Depending on the local climate and your particular landscaping, there may be enough rain to keep your lawn healthy without a sprinkler. According to the U.S. EPA, of the 26 billion gallons (98.4 billion liters) of water consumed daily in the United States alone, approximately 7.8 billion gallons (29.5 billion liters), or 30 percent, are devoted to outdoor uses. The majority of this is used for irrigation. And minimizing it would dramatically reduce water usage and costs.
Using less water on your lawn and garden allows more to stay in the ground or in a reservoir, which in turn helps maintain a natural H20 balance and saves some for future use. There are many parts of the country that do not have enough water to support the current population and levels of water usage. Even if you live in a place with ample rain, there may be a drought or even water restrictions. Severe droughts have hit countries across the globe from Pakistan to Russia to the United States to Kenya, so it's all the more critical to conserve--and it's amazing how every drop adds up!

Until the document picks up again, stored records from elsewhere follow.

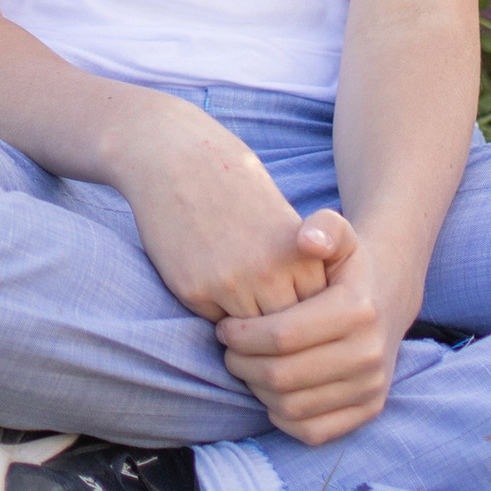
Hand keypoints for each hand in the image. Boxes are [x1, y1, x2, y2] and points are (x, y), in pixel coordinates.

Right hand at [109, 94, 338, 325]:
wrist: (173, 156)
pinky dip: (217, 312)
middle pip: (286, 330)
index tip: (292, 302)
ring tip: (241, 301)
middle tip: (266, 309)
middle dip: (278, 324)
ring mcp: (229, 284)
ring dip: (248, 324)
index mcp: (298, 253)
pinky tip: (211, 283)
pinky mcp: (193, 290)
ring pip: (251, 334)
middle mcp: (268, 273)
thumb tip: (309, 312)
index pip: (317, 312)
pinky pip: (215, 322)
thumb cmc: (231, 181)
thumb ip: (298, 261)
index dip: (305, 311)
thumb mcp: (281, 216)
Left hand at [217, 217, 413, 443]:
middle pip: (282, 375)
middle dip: (242, 363)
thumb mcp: (340, 234)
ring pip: (292, 406)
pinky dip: (280, 416)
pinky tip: (269, 388)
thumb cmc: (348, 266)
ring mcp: (371, 388)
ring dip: (256, 389)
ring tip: (245, 365)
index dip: (242, 334)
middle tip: (228, 348)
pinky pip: (311, 431)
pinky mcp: (368, 411)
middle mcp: (369, 355)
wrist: (389, 297)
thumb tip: (306, 240)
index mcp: (358, 311)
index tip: (224, 325)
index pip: (281, 336)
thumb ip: (323, 226)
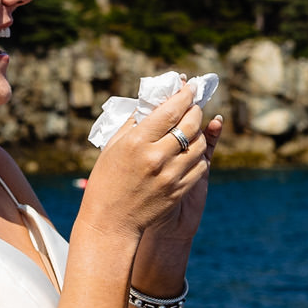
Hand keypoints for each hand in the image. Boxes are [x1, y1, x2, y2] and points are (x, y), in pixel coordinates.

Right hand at [78, 84, 218, 239]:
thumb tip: (152, 101)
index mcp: (137, 142)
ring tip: (192, 127)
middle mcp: (156, 157)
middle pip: (189, 124)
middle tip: (194, 104)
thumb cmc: (107, 181)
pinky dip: (199, 153)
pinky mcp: (179, 190)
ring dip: (199, 131)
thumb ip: (134, 122)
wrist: (111, 221)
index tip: (191, 85)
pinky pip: (200, 165)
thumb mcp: (113, 146)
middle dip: (195, 110)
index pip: (170, 110)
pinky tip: (192, 149)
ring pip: (199, 144)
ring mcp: (170, 175)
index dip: (184, 94)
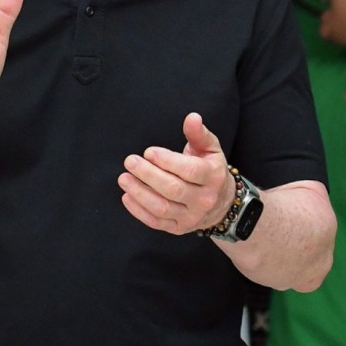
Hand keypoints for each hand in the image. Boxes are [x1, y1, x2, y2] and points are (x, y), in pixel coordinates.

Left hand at [118, 112, 234, 234]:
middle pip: (173, 189)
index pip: (190, 170)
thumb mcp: (210, 148)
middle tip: (130, 161)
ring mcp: (191, 217)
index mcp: (212, 177)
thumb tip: (192, 117)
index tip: (148, 152)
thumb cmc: (210, 169)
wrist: (222, 204)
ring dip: (139, 193)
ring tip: (124, 178)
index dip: (167, 161)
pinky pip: (156, 222)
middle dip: (148, 175)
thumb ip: (198, 133)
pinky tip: (127, 196)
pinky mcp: (178, 228)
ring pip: (162, 207)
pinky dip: (139, 211)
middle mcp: (203, 199)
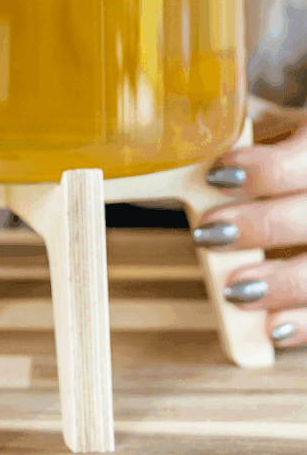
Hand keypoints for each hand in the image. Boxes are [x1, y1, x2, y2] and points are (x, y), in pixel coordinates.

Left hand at [195, 97, 306, 347]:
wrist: (295, 180)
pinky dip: (303, 322)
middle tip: (209, 233)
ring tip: (235, 290)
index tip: (218, 176)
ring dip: (283, 283)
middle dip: (260, 227)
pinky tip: (273, 329)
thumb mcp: (257, 126)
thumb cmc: (274, 147)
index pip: (306, 155)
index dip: (268, 169)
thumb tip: (163, 133)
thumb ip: (225, 129)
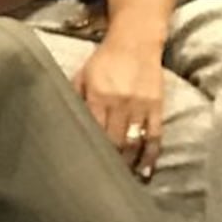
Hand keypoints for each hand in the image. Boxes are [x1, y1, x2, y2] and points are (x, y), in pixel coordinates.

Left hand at [76, 36, 171, 178]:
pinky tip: (146, 171)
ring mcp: (141, 105)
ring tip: (123, 180)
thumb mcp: (82, 75)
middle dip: (111, 162)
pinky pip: (155, 135)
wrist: (135, 41)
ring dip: (129, 163)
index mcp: (98, 96)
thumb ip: (74, 98)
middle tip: (104, 180)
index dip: (92, 151)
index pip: (94, 131)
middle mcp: (120, 102)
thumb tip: (64, 122)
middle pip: (115, 141)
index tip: (86, 167)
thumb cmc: (103, 60)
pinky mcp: (157, 106)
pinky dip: (151, 155)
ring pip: (134, 142)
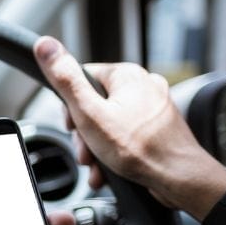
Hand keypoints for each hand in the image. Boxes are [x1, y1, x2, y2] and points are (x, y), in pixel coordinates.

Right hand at [33, 36, 225, 220]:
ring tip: (99, 166)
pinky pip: (128, 136)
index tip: (73, 126)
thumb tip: (46, 46)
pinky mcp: (159, 128)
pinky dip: (116, 152)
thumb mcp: (89, 114)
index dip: (71, 107)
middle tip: (86, 152)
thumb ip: (66, 80)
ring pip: (111, 124)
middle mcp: (144, 86)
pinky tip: (111, 169)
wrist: (179, 178)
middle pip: (96, 105)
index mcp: (127, 75)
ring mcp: (154, 107)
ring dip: (98, 148)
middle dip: (85, 135)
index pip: (83, 79)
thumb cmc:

If you have a large traditional turf lawn and extensive plantings (particularly ones that aren't adapted to the natural climate of your zone), this approach will be challenging unless you and your neighbors don't mind brown grass.
However, there are types of turf that are extremely drought tolerant. If the remainder of your landscaping is well adapted to the climate, it is feasible to avoid watering most if not all of the time. See what you can do. It adds up.
If you’re putting in new plants or turf, keep drought tolerance in mind.